II. La proportionnalité du dispositif de prévention du contournement des sanctions
A. La sauvegarde de l’effet utile des mesures restrictives internationales
Le raisonnement de la Cour s’appuie sur l’impératif de prévenir toute manœuvre visant à vider de sa substance le gel des avoirs de l’entité mère. Elle considère qu’il existe un « risque non négligeable » que l’organisme principal exerce une pression sur ses filiales pour contourner les mesures. Le gel des fonds est ainsi jugé « nécessaire et approprié pour assurer l’efficacité des mesures adoptées et garantir que ces mesures ne seront pas contournées ». Les mesures alternatives de surveillance préventive sont écartées car elles ne présentent pas les mêmes garanties de sécurité immédiate. La primauté de la paix internationale justifie une restriction sévère des libertés économiques.

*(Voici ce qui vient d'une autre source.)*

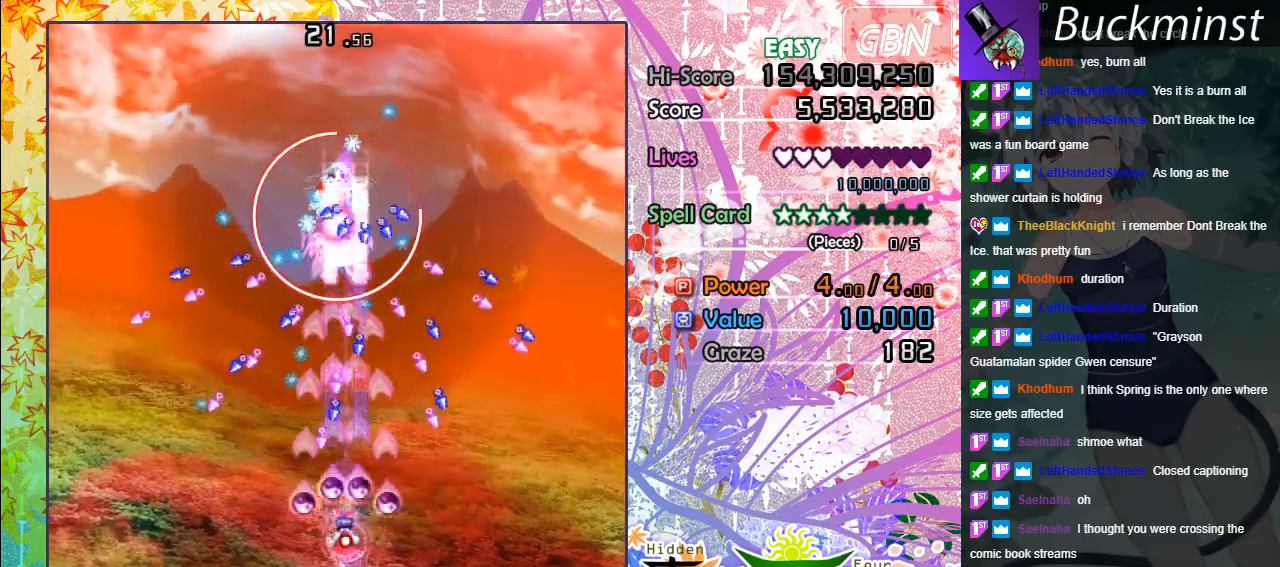
{"buttons": ["A", "X"], "left_stick": "down", "events": [[300, "left_stick", "down-left"], [467, "left_stick", "down"]]}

B. La validation de la motivation simplifiée de l’acte de gel
La juridiction européenne valide la teneur des motifs fournis par le Conseil pour justifier l’atteinte portée aux intérêts de l’établissement bancaire concerné. Elle estime que la simple mention de la qualité de filiale constitue une motivation suffisante au regard des circonstances de l’espèce. Le juge affirme que « la mention de la requérante comme filiale de l’entité mère, fait nécessairement connu, était suffisante » pour éclairer la base légale. Cette position assouplit les exigences formelles lorsque les faits sous-jacents ne sont pas sérieusement contestés par les parties. La protection des droits de la défense demeure assurée par la possibilité pour l’intéressé de contester la réalité du contrôle.